*Work to do:*
[1] Return each line in the records below that contains the word "above".
[2] Pick up the interview on data journalism below and carry it on past its final sentence.

*Selection:*
When it comes to presentation, since I've been doing a lot with mapping recently, I don't know what I'd do without my favorite open source tools, Tilemill and Leaflet. Building a map stack is hard work, but the work that others have done before it have made it a lot easier.

If we consider programming languages tools (which I do), JavaScript is my new Swiss army knife. Prior to coming to the AP, I did a lot with Python and Django, but I've learned a lot about what I like to call "Really Hard JavaScript." It's not just about manipulating the colors of a background on a Web page, but parsing, analyzing and presenting data. When I need to do more complex work to manipulate data, I use a combination of Ruby and Python -- depending on which has better tools for the job. For XML parsing, I like Ruby more. For simplifying geo data, I prefer Python.

What data journalism project are you the most proud of working on or creating?

That would be " Road to 270", a project we did at the AP that allows users to test out hypothetical "what-if" scenarios for the national election, painting states to define to which candidate a state's delegates could go. It combines demographic and past election data with the ability for users to make a choice and deeply engage with the interactive. It's not just telling the user a story, but informing the user by allowing him or her to be part of the story. That, I believe, is when data journalism becomes its most compelling and informative.

It also uses some advanced technical mapping skills that were new to me. I greatly enjoyed the thrill of learning how to structure a complex application, and add new tools to my toolkit. Now, I don't just have those new tools, but a better understanding of how to add other new tools.

Where do you turn to keep your skills updated or learn new things?

I look at other projects, both within the journalism industry and in general visualization communities. The Web inspector is my best friend. I'm always looking to see how people did things. I read blogs voraciously, and have a fairly robust Google Reader set of people whose work I follow closely. I also use frequently (I tend to learn best by video tutorials.) Hanging out on listservs for free tools I use (such as Leaflet), programming languages I care about (Python), or projects whose mission our work is related to (Sunlight Foundation) help me engage with a community that cares about similar issues.

Help sites like Stack Overflow, and pretty much anything I can find on Google, are my other best friends. The not-so-secret secret of data journalism: we're learning as we go. That's part of what makes it so fun.

Really, the learning is not about paper or electronic resources. Like so much of journalism, this is best conquered, I argue, with persistence and stick-to-it-ness. I approach the process of data journalism and Web development as a beat. We attend key meetings. Instead of city council, it's NICAR. We develop vast rolodexes. I know people who have myriad specialties and feel comfortable calling on them. In return, I help people all over the world with this sort of work whenever I can, because it's that important. While we may work for competing places, we're really working toward the same goal: improving the way we inform the public about what's going on in our world. That knowledge matters a great deal.

Why are data journalism and "news apps" important, in the context of the contemporary digital environment for information?

More and more information is coming at us every day. The deluge is so vast that we need to not just say things are true, but prove those truths with verifiable facts. Data journalism allows for great specificity, and truths based in the scientific method. Using computers to commit data journalism allows us to process great amounts of information much more efficiently, and make the world more comprehensible to a user.

Also, while we are working with big data, often only a subset of that data is valuable to a specific user. Data journalism and Web development skills allow us to customize those subsets for our various users, such as by localizing a map. That helps us give a more relevant and useful experience to each individual we serve.

*Exercise inputs:*
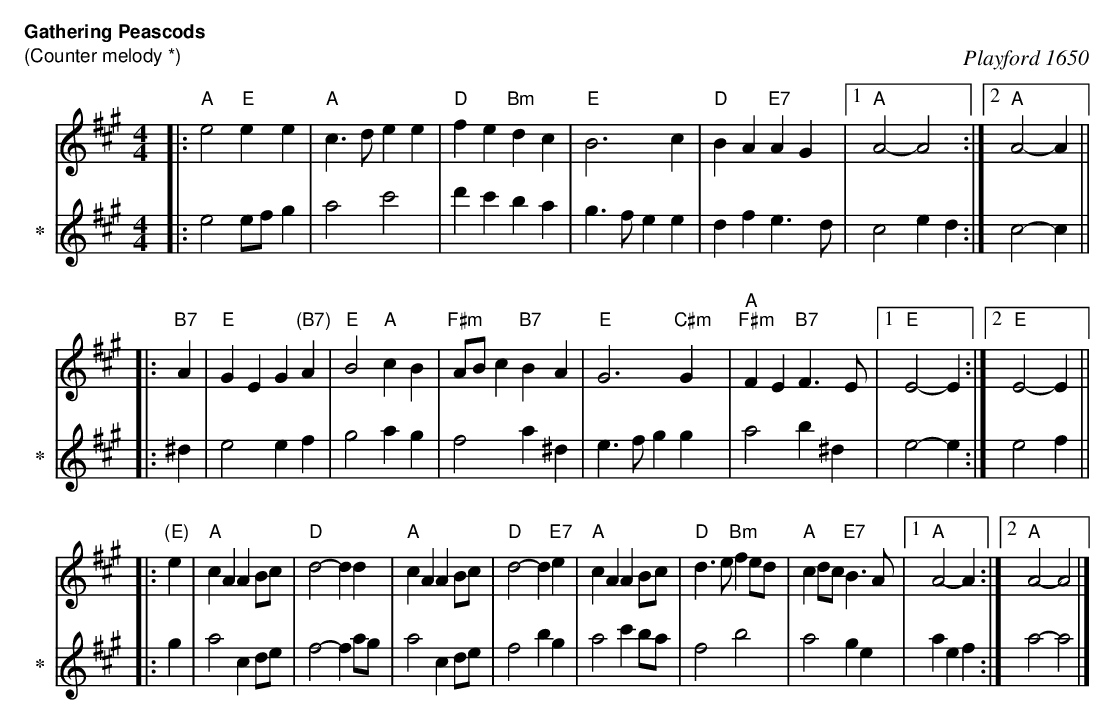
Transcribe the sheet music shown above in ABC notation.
* * *
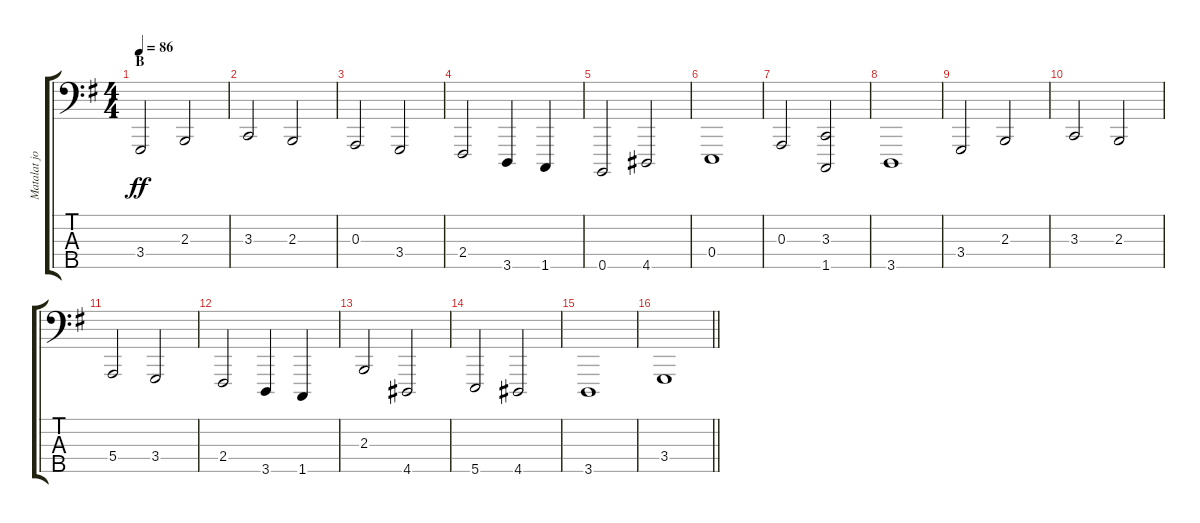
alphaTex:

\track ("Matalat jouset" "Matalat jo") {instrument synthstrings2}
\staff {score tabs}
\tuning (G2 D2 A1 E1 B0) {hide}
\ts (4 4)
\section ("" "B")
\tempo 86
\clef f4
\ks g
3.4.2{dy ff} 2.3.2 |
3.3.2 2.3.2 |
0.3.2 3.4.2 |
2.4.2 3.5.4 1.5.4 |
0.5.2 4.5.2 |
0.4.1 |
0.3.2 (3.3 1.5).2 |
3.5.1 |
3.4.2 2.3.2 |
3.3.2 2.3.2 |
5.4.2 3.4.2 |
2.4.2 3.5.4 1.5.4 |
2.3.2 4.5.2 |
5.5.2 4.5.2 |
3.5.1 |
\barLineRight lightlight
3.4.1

*Answers provided:*
[1]
Transcribe the sheet music shown above in ABC notation.

[2]
Perhaps most importantly, more and more information is digital, and is coming at us through the Internet. It simply makes sense to display that information with a similar environment in which it's provided. Information is dispensed in a different way now than it was five years ago. It will be totally different in another five years. So, our explanations of that environment should match. We must make the most of the Internet to tell our stories differently now than we did before, and differently than we will in the future.

Knowing things are constantly changing, being at the forefront of that change, and enabling the public to understand and participate in that change, is a large part of what makes data journalism so exciting and fundamentally essential.

This interview has been edited and condensed for clarity.

September 15 2011

Global Adaptation Index enables better data-driven decisions

The launch of the Global Adaptation Index (GaIn) literally puts a powerful open data browser into the hands of anyone with a connected mobile device. The index rates a given country's vulnerability to environmental shifts precipitated by climate change, its readiness to adapt to such changes, and its ability to utilize investment capital that would address the state of those vulnerabilities.

Global Adaptation Index

The Global Adaptation Index combines development indicators from 161 countries into a map that provides quick access to thousands of open data records. All of the data visualizations at are powered by indicators that are openly available and downloadable under a Creative Commons license.

"All of the technology that we're using is a way to bring this information close to society," said Bruno Sanchez-Andrade Nuño, the director of science and technology at the Global Adaptation Institute (GAI), the organization that launched the index.

Open data, open methodology

The project was helped by the World Bank's move to open data, including the release of its full development database. "All data is from sources that are already open," said Ian Noble, chief scientist at GAI. "We would not use any data that had restrictions. We can point people through to the data source and encourage them to download the data."

Being open in this manner is "the most effective way of testing and improving the index," said Noble. "We have to be certain that data is from a quality, authoritative source and be able to give you an immediate source for it, like the FAO, WHO or disaster database."

"It's not only the data that's open, but also our methodology," said Nuño. " is a really good base, with something like 70% of our data going through that portal. With some of the rest of the data, we see lots of gaps. We're trying to make all values consistent.

Strata Conference New York 2011, being held Sept. 22-23, covers the latest and best tools and technologies for data science — from gathering, cleaning, analyzing, and storing data to communicating data intelligence effectively.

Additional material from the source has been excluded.